Monday, 10 December 2012

Yet another reason for me to adore Colin Morgan, as if I needed it!!

shut-up-merlin:
Katie: When you get down the end of filming on Merlin it tends to be a bit of a scramble because we have a lot to do and not very much time to do it so we tend to have more than one unit filming at any given time. And on my last day, I happened to be filming not on the main unit, on the second unit, which had crew dailies that hadn’t been there for the final year. So I was looking at spending my last day and my last scene with a lot of people I didn’t know. I was feeling not great about it but my last scene was with Colin and with a director we really liked so I was like, “At least we’ll have that.” We’re doing the scene, and halfway through, the AD comes up to me and says, “Katie, we’re so up against it. Colin needs to be in 2 places at once, we’re gonna have to pull him off your scene. He’s gonna do his close-up, he’s gonna do the wide, and then we’re just gonna have someone else read in his lines for you.” So I’m like, I have no actor, I have no nothing, I’m with all these people I don’t know, it’s my last day of 5 years, and I start to get really upset. I don’t realize that Colin is on the other set and has– we had talked about it earlier on in the day, he was gonna come over and do my clapper board– and he discovers that he is not going to be allowed to come over to do my final scene with me, not even read in for me. So he organizes with the AD to give him the nod, and what we did was, on the second unit we would wait for Colin to do a take on the main unit, Colin would run over, he’d do my lines, then he’d run back. So he’s running back and forth between the two. Second unit’s standing down and waiting for him. He comes to my last take, and he does the clapper board and I’m waiting for the golden wrap, which is where everybody goes around and gives you a goodbye and a well done, and nothing happens.
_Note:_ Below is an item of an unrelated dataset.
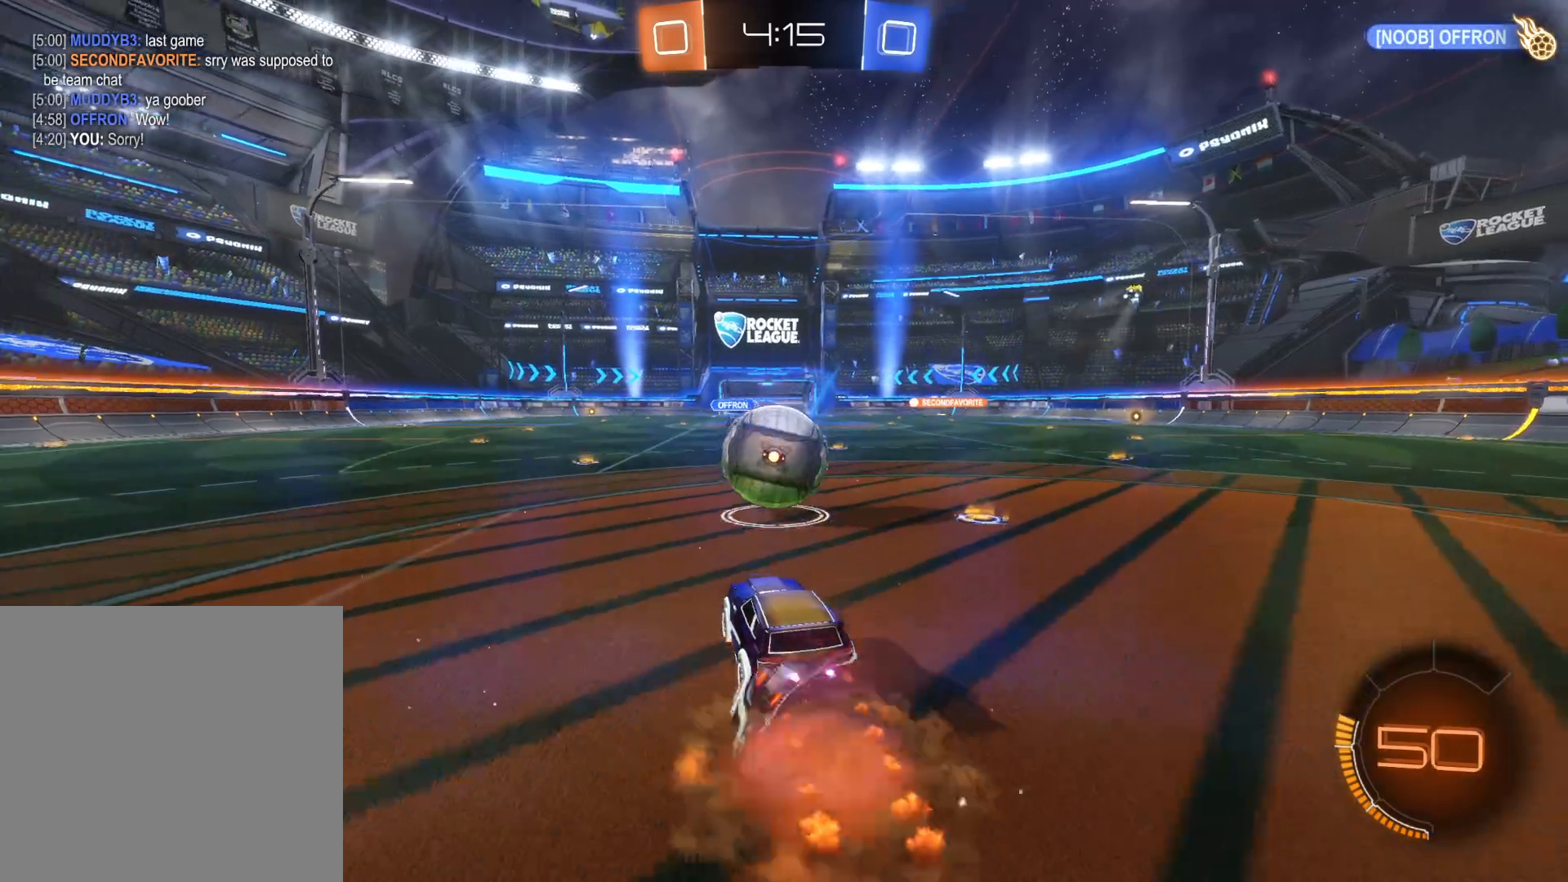
{"buttons": ["R2"], "left_stick": "center", "right_stick": "center", "events": [[33, "CIRCLE", "up"], [33, "CROSS", "up"], [66, "left_stick", "up"], [116, "CIRCLE", "down"], [116, "CROSS", "down"], [183, "CIRCLE", "up"], [183, "CROSS", "up"], [233, "CIRCLE", "down"], [350, "CIRCLE", "up"], [500, "left_stick", "center"]]}
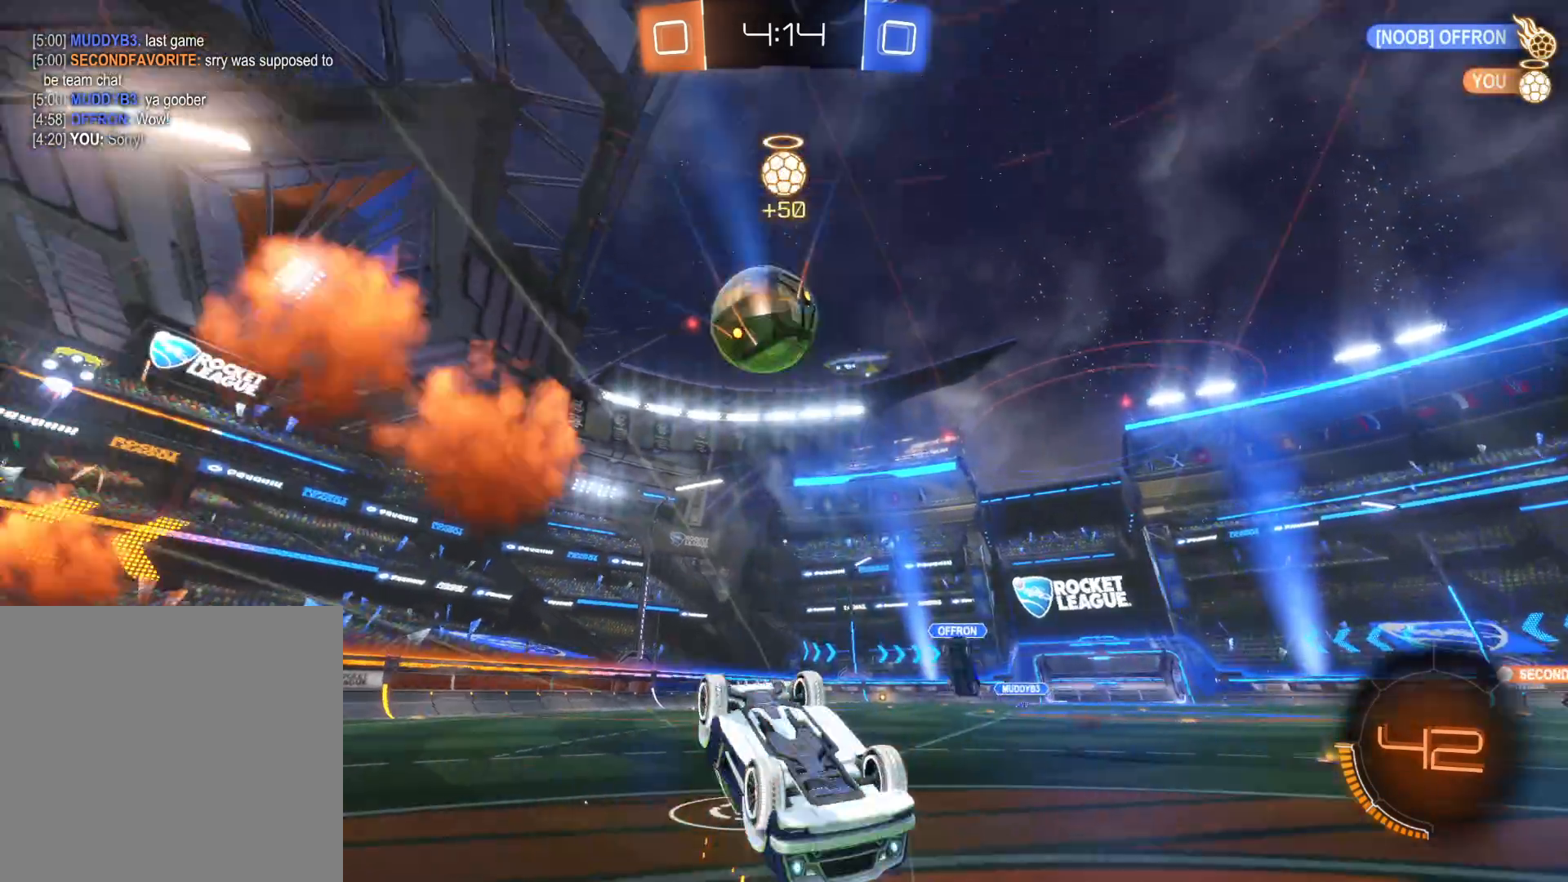
{"buttons": ["R2"], "left_stick": "center", "right_stick": "center", "events": [[33, "TRIANGLE", "down"], [183, "TRIANGLE", "up"]]}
Colin’s just standing there. What I don’t realize is that Colin has refused to go back to the main unit until everyone from that unit comes over, everybody comes down from production, about 150 people, came down, waited 5 minutes– he refused to go back!– ‘til I got my proper golden wrap. I wouldn’t have gotten that had he not been so stubborn. So my final day, instead of being me with a load of people I didn’t know who didn’t really care, I got the entire crew and Colin Morgan– giving me a round of applause. The man’s a legend, is my short story.